[Data entries]
========================================

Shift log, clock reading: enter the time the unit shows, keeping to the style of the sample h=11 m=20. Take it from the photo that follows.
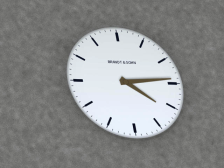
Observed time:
h=4 m=14
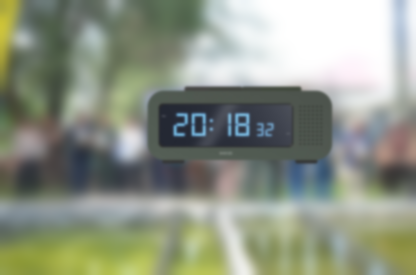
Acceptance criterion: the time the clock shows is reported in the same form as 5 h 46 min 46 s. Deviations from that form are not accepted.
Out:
20 h 18 min 32 s
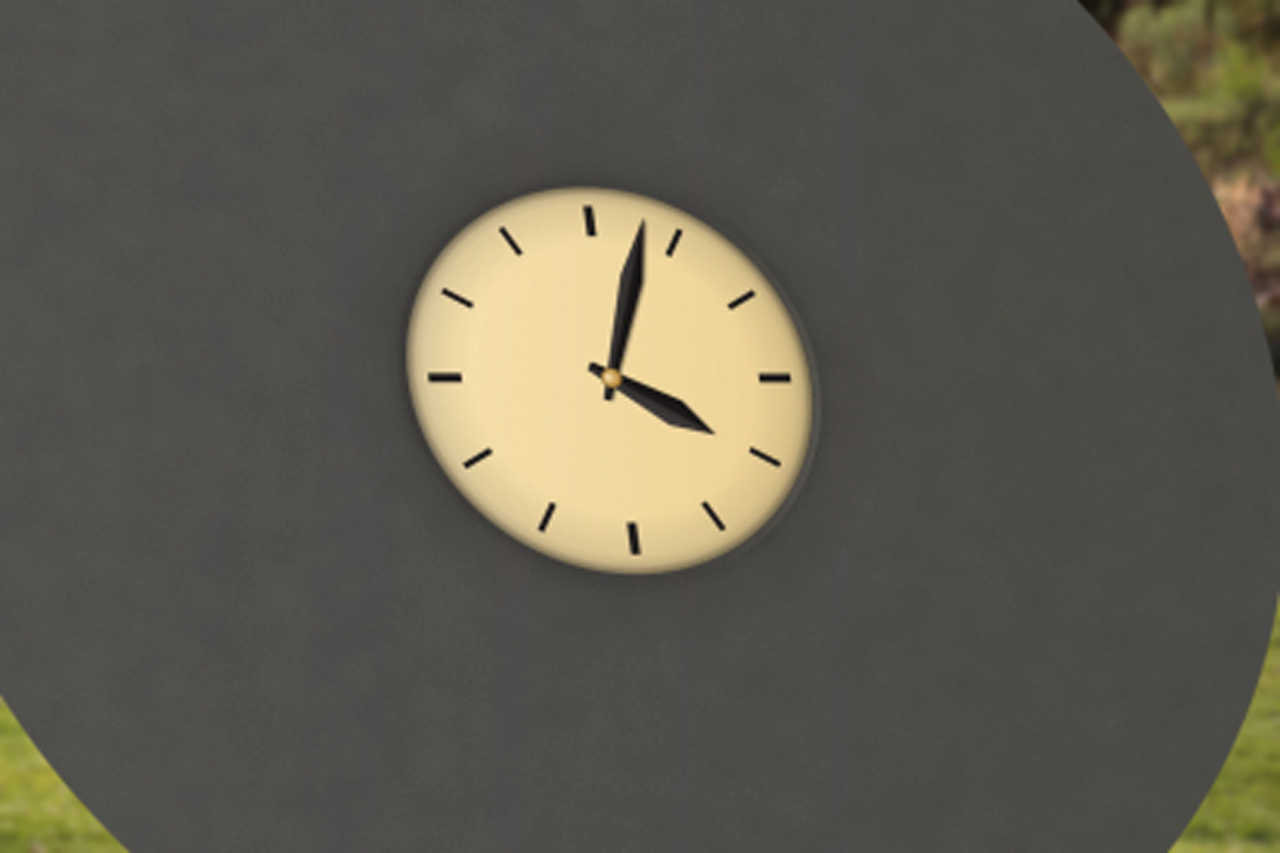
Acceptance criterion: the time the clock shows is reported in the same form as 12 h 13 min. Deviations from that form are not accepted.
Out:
4 h 03 min
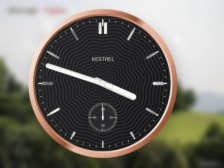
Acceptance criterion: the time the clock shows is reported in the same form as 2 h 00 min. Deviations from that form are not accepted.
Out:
3 h 48 min
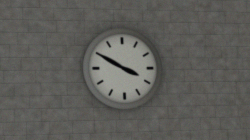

========================================

Express every line of the rows above as a JSON list of strings, one string per line, with blank lines omitted. Leave the pictures out of the list.

[
  "Shift log, clock reading: enter the time the unit shows, keeping to the style of the sample h=11 m=20. Take it from the photo that follows.",
  "Observed time:",
  "h=4 m=14",
  "Acceptance criterion: the time the clock shows is reported in the same form as 5 h 46 min 46 s. Deviations from that form are not accepted.",
  "Out:",
  "20 h 18 min 32 s",
  "Acceptance criterion: the time the clock shows is reported in the same form as 12 h 13 min. Deviations from that form are not accepted.",
  "Out:",
  "4 h 03 min",
  "Acceptance criterion: the time the clock shows is reported in the same form as 2 h 00 min. Deviations from that form are not accepted.",
  "Out:",
  "3 h 48 min"
]